In [1]:
import sys
sys.path.append('models')

# from google.colab import drive
# drive.mount('/content/drive')
# sys.path.append('/content/drive/MyDrive/Dissertation/models')
# sys.path.append('/content/drive/MyDrive/Dissertation')

In [2]:
# !pip install dask_ml
# !pip install scikeras
# import nltk
# nltk.download('stopwords')
# import nltk
# nltk.download('punkt')

In [3]:
# importing libraries
import joblib
import os
import pandas as pd
import numpy as np
from sklearn.metrics import classification_report, accuracy_score
import tensorflow as tf
from collections import defaultdict
import matplotlib.pyplot as plt

from logstic_regression import Logistic_Regression
from XGBoost import XGBoost
from naive_bayes import Naive_Bayes
from rnn import RNN
from cnn import CNN
# from models.bert import BERT
from bilstm import BiLSTM

# Load the TextPreprocessor class (assumed to be defined already)
from textpreprocessor import TextPreprocessor

import warnings
warnings.filterwarnings("ignore")

print("Num GPUs Available: ", len(tf.config.list_physical_devices('GPU')))

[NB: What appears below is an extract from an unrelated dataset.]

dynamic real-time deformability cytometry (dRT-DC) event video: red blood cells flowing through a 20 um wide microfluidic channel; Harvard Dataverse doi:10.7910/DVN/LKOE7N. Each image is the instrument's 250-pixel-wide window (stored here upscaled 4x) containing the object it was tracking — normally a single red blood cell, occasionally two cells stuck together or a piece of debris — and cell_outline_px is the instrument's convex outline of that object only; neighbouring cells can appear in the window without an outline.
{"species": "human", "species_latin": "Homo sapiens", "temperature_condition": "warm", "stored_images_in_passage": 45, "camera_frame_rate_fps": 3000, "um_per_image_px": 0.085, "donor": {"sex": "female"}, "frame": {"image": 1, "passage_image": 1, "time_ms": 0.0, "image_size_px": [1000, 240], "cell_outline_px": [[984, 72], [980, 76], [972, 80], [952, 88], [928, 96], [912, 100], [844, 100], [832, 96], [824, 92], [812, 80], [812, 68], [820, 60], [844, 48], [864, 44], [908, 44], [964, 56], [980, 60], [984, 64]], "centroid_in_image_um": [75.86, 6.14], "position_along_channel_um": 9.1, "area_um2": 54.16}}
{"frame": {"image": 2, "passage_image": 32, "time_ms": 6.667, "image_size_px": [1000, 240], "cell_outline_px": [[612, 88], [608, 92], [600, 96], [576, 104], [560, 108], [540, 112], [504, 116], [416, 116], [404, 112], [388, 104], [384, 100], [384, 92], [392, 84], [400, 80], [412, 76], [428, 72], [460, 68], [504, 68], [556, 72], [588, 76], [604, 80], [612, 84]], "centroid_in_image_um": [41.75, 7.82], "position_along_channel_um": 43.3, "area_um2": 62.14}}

gpus = tf.config.experimental.list_physical_devices('GPU')
if gpus:
    try:
        # Set memory growth
        for gpu in gpus:
            tf.config.experimental.set_memory_growth(gpu, True)
    except RuntimeError as e:
        print(e)

2024-10-23 13:32:33.608474: E external/local_xla/xla/stream_executor/cuda/cuda_fft.cc:485] Unable to register cuFFT factory: Attempting to register factory for plugin cuFFT when one has already been registered
2024-10-23 13:32:33.616999: E external/local_xla/xla/stream_executor/cuda/cuda_dnn.cc:8454] Unable to register cuDNN factory: Attempting to register factory for plugin cuDNN when one has already been registered
2024-10-23 13:32:33.619508: E external/local_xla/xla/stream_executor/cuda/cuda_blas.cc:1452] Unable to register cuBLAS factory: Attempting to register factory for plugin cuBLAS when one has already been registered
2024-10-23 13:32:33.626026: I tensorflow/core/platform/cpu_feature_guard.cc:210] This TensorFlow binary is optimized to use available CPU instructions in performance-critical operations.
To enable the following instructions: AVX2 FMA, in other operations, rebuild TensorFlow with the appropriate compiler flags.


Num GPUs Available:  1


I0000 00:00:1729683155.133688  355331 cuda_executor.cc:1001] could not open file to read NUMA node: /sys/bus/pci/devices/0000:01:00.0/numa_node
Your kernel may have been built without NUMA support.
I0000 00:00:1729683155.137303  355331 cuda_executor.cc:1001] could not open file to read NUMA node: /sys/bus/pci/devices/0000:01:00.0/numa_node
Your kernel may have been built without NUMA support.
I0000 00:00:1729683155.137342  355331 cuda_executor.cc:1001] could not open file to read NUMA node: /sys/bus/pci/devices/0000:01:00.0/numa_node
Your kernel may have been built without NUMA support.


In [4]:
NUM_SAMPLE = 10000
TEST_RATIO=0.2
BATCH_SIZE=32
EPOCHS = 5
MAX_WORD_COUNT = 5000
MAX_LENGTH = 100
OUTPUT_RESULT_DIR = "Output/result"
OUTPUT_MODELS_DIR = "Output/models"
USE_TEST_DATA = True

os.makedirs(OUTPUT_RESULT_DIR, exist_ok=True)
os.makedirs(OUTPUT_MODELS_DIR, exist_ok=True)

In [5]:
# Define a function to plot training history
def plot_training_history(history, title="Model Training History"):
    # Extract values from history
    acc = history.history['accuracy']
    val_acc = history.history['val_accuracy']
    loss = history.history['loss']
    val_loss = history.history['val_loss']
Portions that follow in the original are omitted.